Depression often accompanies the diagnosis of coronary heart disease with the mood disorder impairing prognosis and quality of life.
A new research review finds that one of the ‘oldest’ forms of medicine, may be the best bet for improving mental and physical health.
The study reviewed nonpharmacological treatments for depression in patients with coronary heart disease (CHD) including psychotherapies, aerobic exercise, St. John’s wort (SJW), acupuncture and additional supplements.
Researchers implemented a comprehensive literature review of published articles using medline searches and bibliographic reviews.
Each treatment was reviewed with particular attention paid to empirical support, as well as to potential mechanisms of action that might affect not only depression but also CHD endpoints.
The literature review discovered that nearly all randomized controlled trials (RCTs) of depression treatments—that is, clinical experiments of the highest quality–have been conducted with non-CHD patients. These studies have provided the most support for psychological treatments, particularly cognitive behavioral and intrapersonal therapies.
Aerobic exercise, Saint John’s Wort, and S-Adenosylmethionine (SAMe) also have considerable empirical support in otherwise healthy persons, but SJW may have undesirable side effects for CHD patients.

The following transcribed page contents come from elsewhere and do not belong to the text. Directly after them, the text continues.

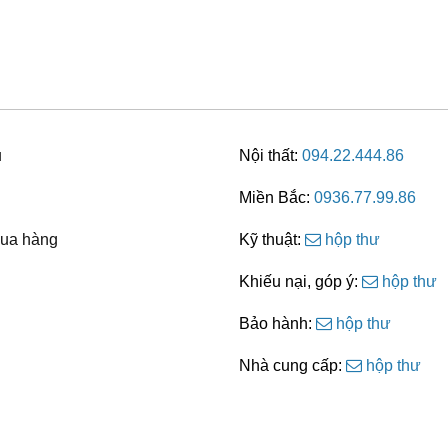
u
Nội thất:
094.22.444.86
Miền Bắc:
0936.77.99.86
ua hàng
Kỹ thuật:
hộp thư
Khiếu nại, góp ý:
hộp thư
Bảo hành:
hộp thư
Nhà cung cấp:
hộp thư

Data for essential fatty acids (EFAs), chromium picolinate (CP), and acupuncture are limited; however, the use of aerobic exercise shows considerable promise for cardiac patients.
Unfortunately at this time few RCTs of patients with clinical depression and CHD exsit, and those that are available have significant methodological limitations.
Nonetheless, there is preliminary evidence that nonpharmacologic treatments are effective for cardiac patients with depression.
In terms of reducing depression, the most evidence exists for psychological treatments, particularly CBT and IPT. However, there is little evidence that such treatment would also improve CHD risk factors.
Aerobic exercise offers more promise to improve both mental and physical health due to its effect on cardiovascular risk factors and outcomes and thus warrants particular attention in future trials.